The navigation lights positioned on the tail and side of the M model aircraft were outfitted with LED (light-emitting diode) lights, causing a halo effect and glare which was detrimental to most current night vision equipment. The manufacturer was not able to come up with another configuration so the lights were replaced with the previous incandescent lights used on the A and L models.
Johnson said they were able to expedite shipments with the contractors who manufactured the navigation lights and lenses, and the lights are being replaced this year on 700 aircraft.
The machine gun mounts on the UH-60 had to be changed because the machine guns themselves had design changes causing some interference with the mount that required additional machining, which in turn required submitting an engineering change proposal under the current contract.
Johnson said currently mounts are being delivered and backorders are being cleared.
There are some challenges going forward as the Army goes through Aviation restructuring initiatives between the active Army, Army Reserves, and Army National Guard units. “The reserves are sometimes giving up aircraft and the active Army may be turning over aircraft to reserve units,” said Johnson. “In monitoring these types of movements, we pull demand data and supportability analysis based on the weapon system platform each month to review for demand surges caused by Army restructuring or fiscal demand spikes.”
“We also monitor CCAD where for 15 years we have been successfully converting A models to L models,” he said.
Johnson said they are anticipating an increase in demands from CCAD that they have not seen previously in the last five to 15 years. The forward presence demand collaboration team at CCAD is helping with this issue.
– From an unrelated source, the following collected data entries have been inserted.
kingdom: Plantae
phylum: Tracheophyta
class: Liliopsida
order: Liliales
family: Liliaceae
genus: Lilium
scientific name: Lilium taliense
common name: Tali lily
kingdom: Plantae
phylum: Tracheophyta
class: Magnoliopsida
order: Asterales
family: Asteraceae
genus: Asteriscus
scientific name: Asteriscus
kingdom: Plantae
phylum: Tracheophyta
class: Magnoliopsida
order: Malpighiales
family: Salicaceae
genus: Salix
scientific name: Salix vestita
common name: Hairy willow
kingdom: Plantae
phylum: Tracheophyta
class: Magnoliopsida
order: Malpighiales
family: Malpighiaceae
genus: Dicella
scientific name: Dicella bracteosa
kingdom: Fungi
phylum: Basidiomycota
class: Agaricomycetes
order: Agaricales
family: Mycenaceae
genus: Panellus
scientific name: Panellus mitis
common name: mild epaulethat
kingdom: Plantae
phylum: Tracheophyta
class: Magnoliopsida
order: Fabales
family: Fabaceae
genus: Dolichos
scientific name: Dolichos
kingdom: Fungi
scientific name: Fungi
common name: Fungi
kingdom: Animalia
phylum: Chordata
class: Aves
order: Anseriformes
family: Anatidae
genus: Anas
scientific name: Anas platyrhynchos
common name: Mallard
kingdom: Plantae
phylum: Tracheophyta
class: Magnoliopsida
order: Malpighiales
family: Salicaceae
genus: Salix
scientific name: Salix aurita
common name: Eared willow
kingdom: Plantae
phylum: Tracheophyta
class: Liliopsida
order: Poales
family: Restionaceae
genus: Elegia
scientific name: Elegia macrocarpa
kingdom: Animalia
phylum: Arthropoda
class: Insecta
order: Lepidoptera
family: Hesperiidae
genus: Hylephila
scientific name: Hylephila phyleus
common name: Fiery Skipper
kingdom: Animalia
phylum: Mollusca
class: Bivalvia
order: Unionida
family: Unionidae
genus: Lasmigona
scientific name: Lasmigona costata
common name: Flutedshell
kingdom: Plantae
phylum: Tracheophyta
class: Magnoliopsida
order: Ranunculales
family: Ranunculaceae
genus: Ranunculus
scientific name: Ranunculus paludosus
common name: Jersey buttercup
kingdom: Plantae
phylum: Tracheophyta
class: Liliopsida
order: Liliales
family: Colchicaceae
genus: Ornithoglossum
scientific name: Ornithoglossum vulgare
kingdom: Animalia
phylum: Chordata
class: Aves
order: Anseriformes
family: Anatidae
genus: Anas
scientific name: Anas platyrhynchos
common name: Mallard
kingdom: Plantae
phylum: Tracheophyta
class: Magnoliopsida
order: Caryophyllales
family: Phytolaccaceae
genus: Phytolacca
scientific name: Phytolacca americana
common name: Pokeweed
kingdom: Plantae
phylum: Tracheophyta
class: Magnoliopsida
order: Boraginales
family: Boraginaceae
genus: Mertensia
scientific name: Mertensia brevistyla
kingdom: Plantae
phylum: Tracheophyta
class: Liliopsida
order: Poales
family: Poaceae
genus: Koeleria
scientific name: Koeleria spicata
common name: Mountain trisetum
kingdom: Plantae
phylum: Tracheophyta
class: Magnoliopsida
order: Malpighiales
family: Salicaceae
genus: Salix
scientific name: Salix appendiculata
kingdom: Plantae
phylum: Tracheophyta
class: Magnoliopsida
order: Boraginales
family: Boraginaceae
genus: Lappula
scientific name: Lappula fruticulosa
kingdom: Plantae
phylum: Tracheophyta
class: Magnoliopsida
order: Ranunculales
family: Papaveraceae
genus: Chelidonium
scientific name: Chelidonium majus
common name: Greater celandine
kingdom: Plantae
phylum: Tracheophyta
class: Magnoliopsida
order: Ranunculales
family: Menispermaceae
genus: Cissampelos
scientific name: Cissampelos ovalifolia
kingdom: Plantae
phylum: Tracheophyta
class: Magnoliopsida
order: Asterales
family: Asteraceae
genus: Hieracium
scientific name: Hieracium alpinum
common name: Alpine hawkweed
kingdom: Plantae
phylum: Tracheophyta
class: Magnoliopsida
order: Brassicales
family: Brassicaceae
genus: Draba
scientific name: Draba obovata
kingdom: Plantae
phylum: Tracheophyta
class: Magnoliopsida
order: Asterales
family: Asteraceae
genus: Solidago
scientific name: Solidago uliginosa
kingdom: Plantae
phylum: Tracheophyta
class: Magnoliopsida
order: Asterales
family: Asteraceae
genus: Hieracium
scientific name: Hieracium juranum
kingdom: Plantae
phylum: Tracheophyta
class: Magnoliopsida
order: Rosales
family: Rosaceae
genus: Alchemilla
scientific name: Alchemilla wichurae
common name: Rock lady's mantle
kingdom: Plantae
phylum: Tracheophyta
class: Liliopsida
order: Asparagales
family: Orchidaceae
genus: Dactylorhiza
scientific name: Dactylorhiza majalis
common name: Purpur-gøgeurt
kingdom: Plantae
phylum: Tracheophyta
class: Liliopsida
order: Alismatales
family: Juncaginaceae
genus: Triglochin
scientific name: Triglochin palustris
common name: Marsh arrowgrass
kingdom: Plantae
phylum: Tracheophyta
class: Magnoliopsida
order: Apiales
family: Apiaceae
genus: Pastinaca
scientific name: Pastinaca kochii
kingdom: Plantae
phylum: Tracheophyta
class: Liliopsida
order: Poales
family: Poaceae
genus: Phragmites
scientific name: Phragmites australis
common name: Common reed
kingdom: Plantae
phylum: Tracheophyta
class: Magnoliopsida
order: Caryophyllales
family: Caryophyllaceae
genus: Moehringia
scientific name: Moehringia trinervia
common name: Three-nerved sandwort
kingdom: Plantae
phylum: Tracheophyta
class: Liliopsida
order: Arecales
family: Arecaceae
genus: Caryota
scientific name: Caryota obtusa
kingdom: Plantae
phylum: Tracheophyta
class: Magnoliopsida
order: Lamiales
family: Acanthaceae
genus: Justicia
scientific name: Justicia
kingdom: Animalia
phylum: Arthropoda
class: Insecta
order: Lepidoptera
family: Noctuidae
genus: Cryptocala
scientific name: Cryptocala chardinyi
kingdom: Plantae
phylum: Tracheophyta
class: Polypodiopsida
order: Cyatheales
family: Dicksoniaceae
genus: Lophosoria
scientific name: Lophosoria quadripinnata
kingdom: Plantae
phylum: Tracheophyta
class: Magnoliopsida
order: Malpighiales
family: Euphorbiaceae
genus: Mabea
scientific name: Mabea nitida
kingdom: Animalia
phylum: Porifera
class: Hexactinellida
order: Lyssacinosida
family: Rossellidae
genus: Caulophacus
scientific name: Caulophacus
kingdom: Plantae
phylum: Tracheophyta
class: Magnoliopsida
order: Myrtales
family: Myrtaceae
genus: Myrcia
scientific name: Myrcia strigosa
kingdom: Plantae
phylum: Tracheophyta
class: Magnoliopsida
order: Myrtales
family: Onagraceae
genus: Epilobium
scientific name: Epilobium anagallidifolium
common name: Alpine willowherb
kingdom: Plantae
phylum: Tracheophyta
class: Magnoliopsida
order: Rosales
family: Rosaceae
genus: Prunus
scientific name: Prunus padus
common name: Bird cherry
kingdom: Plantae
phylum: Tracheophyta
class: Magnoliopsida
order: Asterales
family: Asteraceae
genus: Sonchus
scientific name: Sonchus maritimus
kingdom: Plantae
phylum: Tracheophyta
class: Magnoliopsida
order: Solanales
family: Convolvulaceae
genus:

“As new items are identified, the system is going to pick up on the demand forecasts. The UH-60 is a high-demand platform and typically has 15,000 to 20,000 demands per month,” said Johnson. “We have to rely on teamwork with our CAS’s, the forward presence at CLSS team at CCAD, AMCOM, and our industry partners to stay ahead of maintenance and safety-related issues.”
Johnson said DLA and our industry partners have long-term contracts and a strong communication plan. Every week the Army, Navy, and Air Force H-60 weapon system program managers give input from feedback received from AMCOM and other Navy and Air Force program offices on issues that come up on grounded aircraft for deployed or non-deployed units, or other aircraft awaiting parts. They have developed a standing critical item list and coordinate with industry weekly to discuss issue prioritization.
“In 2015, we exceeded our depot backorder reduction goal by over 30 percent," said Johnson. "Our material availability has been consistently over 90 percent."
The Army’s UH-60 tactical transport helicopter entered service with the Army in 1979 with the UH-60A, replacing the Bell UH-1 Iroquois. The UH-60 has been adapted and variant versions have been developed for the Navy, Air Force and Coast Guard.
The Black Hawk helicopter is the Army’s primary medium-lift utility transport and air assault aircraft. Its mission is to carry troops and provide logistical support. The aircraft can be configured to carry out medical evacuations, command and control, search and rescue, armed escort, electronic warfare and executive transport missions.